The structural layout of digital microfluidic devices and the employed electrical activation schemes must be considered together in the design and operation of successful fluid actuation. Microfluidic models provide an effective tool for predicting this device performance and optimizing parameters to achieve high efficiency. Numerical simulation of the electrodynamics of microdroplet motion in digital microfluidic systems will provide better understanding of the effects of electrode shape on actuation forces, actuation voltage/frequency and liquid properties (e.g., conductivity, permittivity, and surface tension) on microdroplet actuation. However, the development of such models is far from trivial as many complex physicochemical phenomena become involved in the transport.

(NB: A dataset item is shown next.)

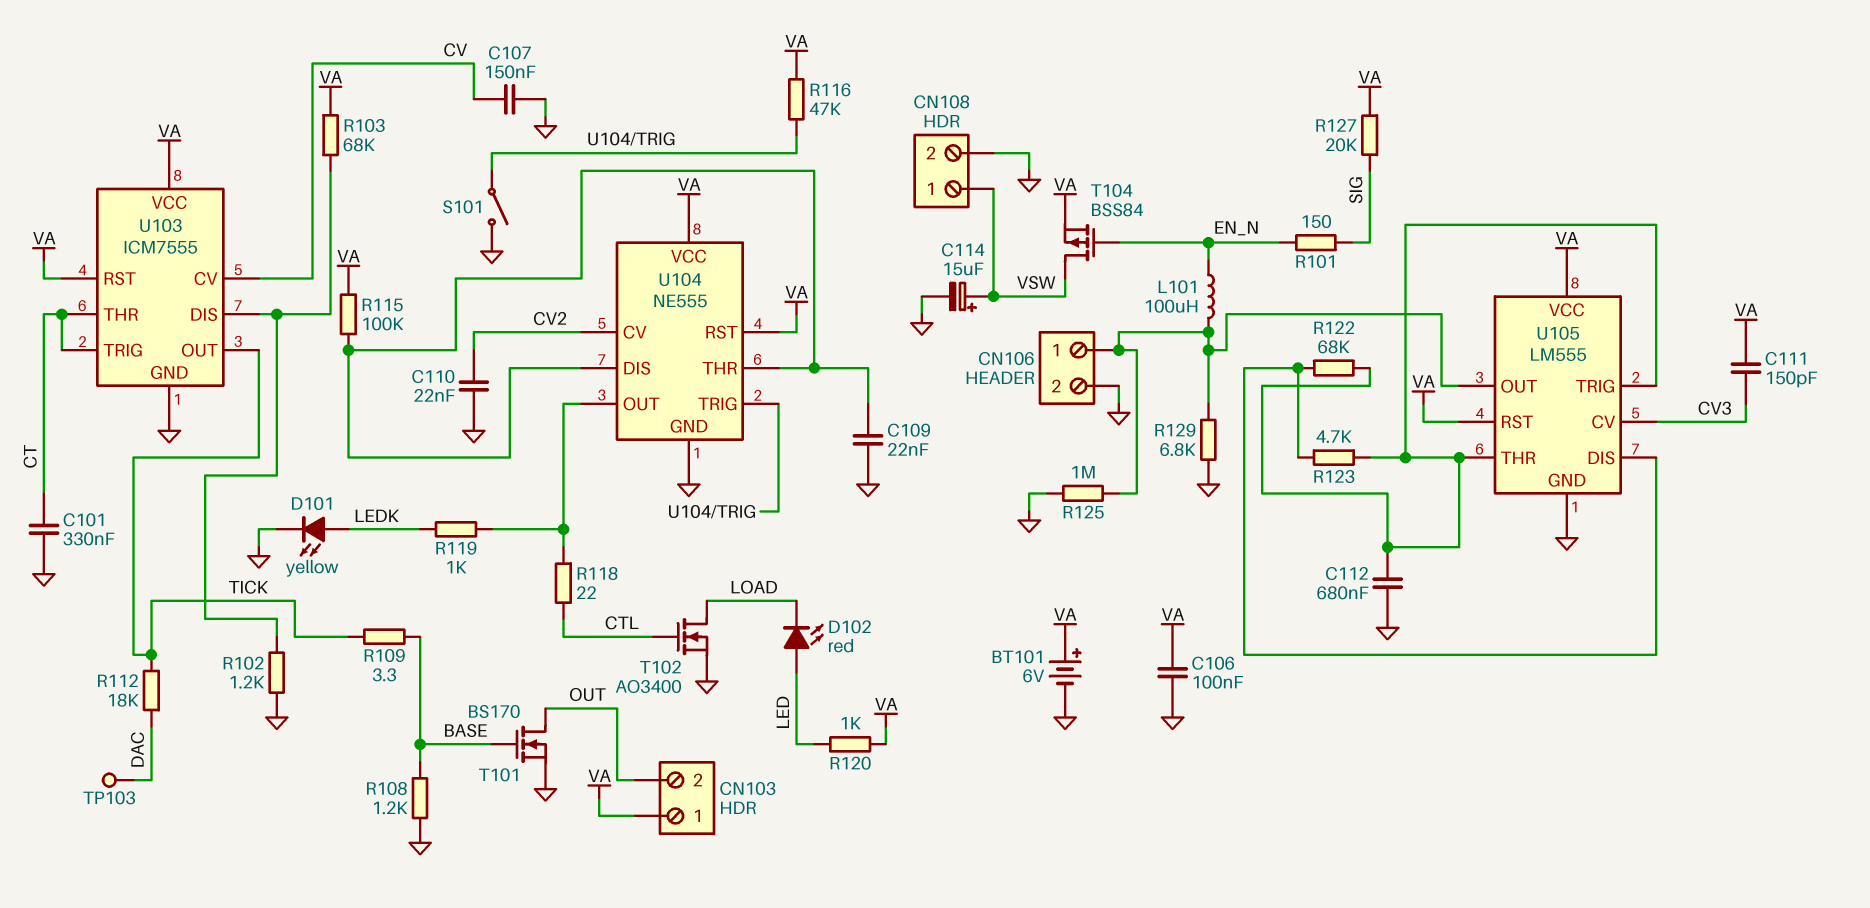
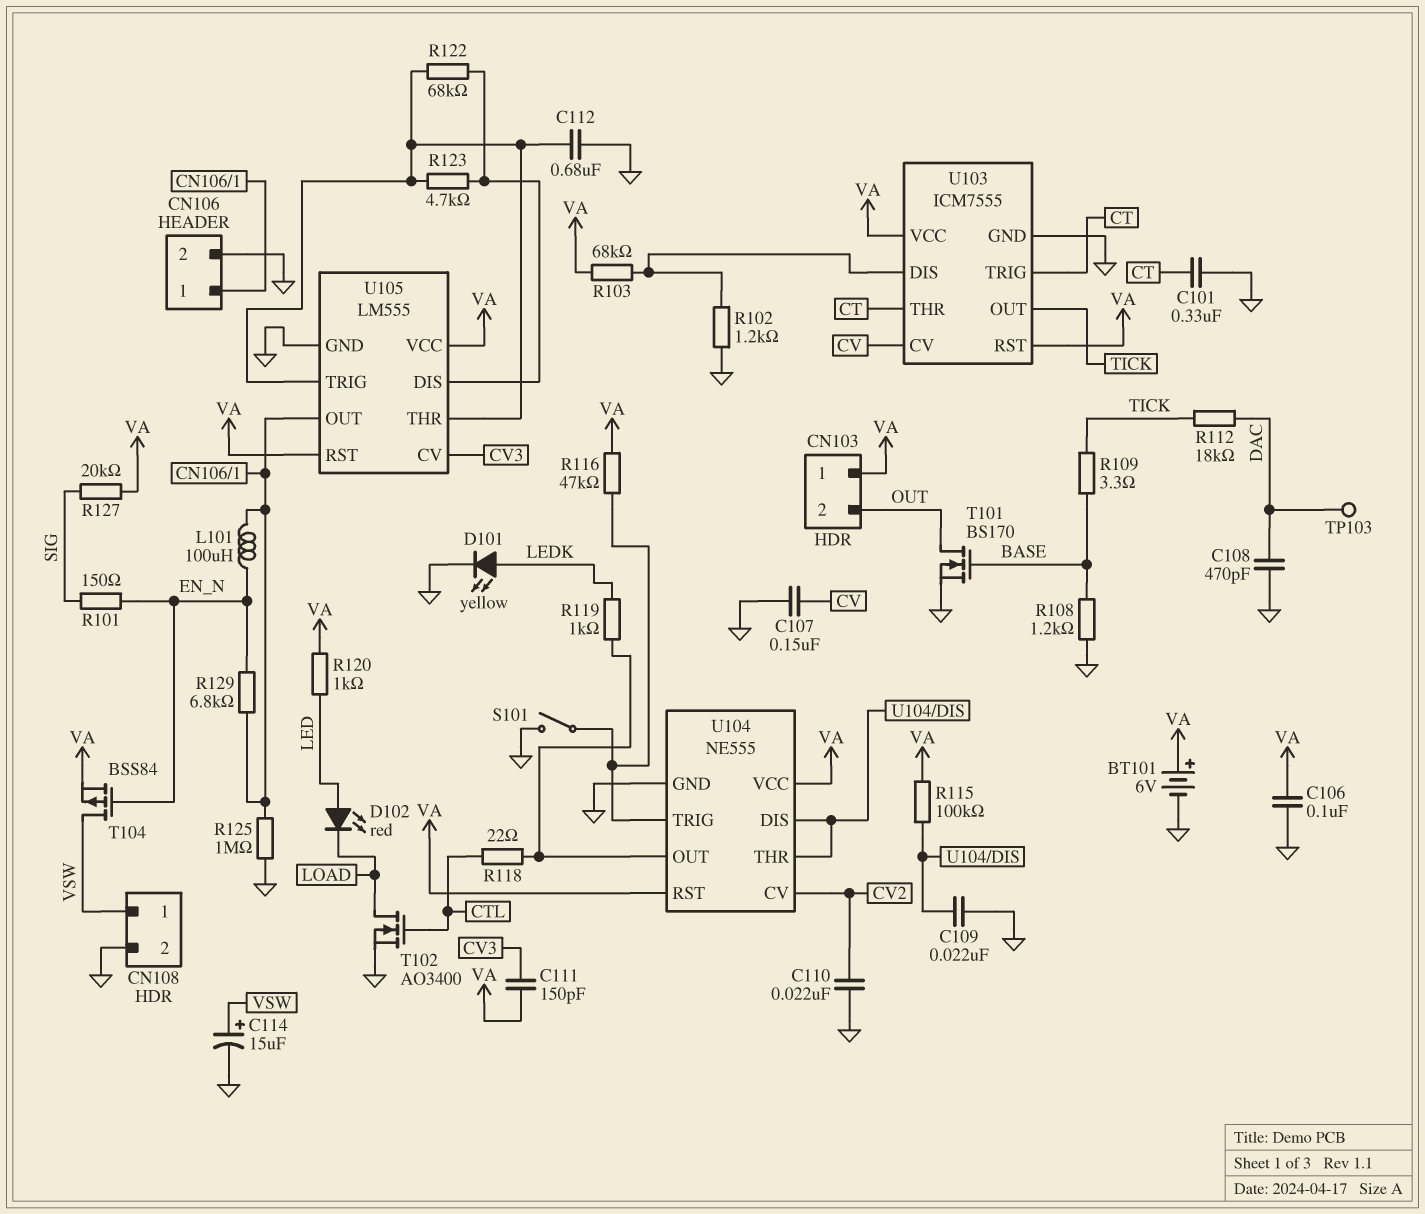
C108: none -> 470pF (DAC, GND)
R129: 6.8k (CN106/1, GND) -> 6.8k (CN106/1, EN_N)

In this thesis, a novel numerical multiphysic approach is used to model the microdroplet motion in digital microfluidic systems. The actuation force in the system of the interest is provided by applying voltage to the underlying electrodes. The main focus of this study is on the conductive liquids, however the electromechanical approach used in this research cab be readily extended to dielectric liquids. The proposed model employs an electrohydrodynamic approach for estimating the driving, wall and filler forces. Additionally, the effects of the evaporation are considered from two aspects:​ it is shown that an additional force is needed to balance the dynamic equation of the microdroplet motion, and the microdroplet interface is deformed due to the change in the microdroplet radius. Finally, the effects of the biomolecular adsorption are included by adding a new force to the dynamic equation of the microdroplet motion, and the adsorption rate is then related to the change in the interfacial tensions and the capacitance of the underlying layers. The results of the developed model are presented and verified with experimental data obtained from literature, and it is shown that the model provides an accurate representation of microdroplet transport in digital microfluidic systems.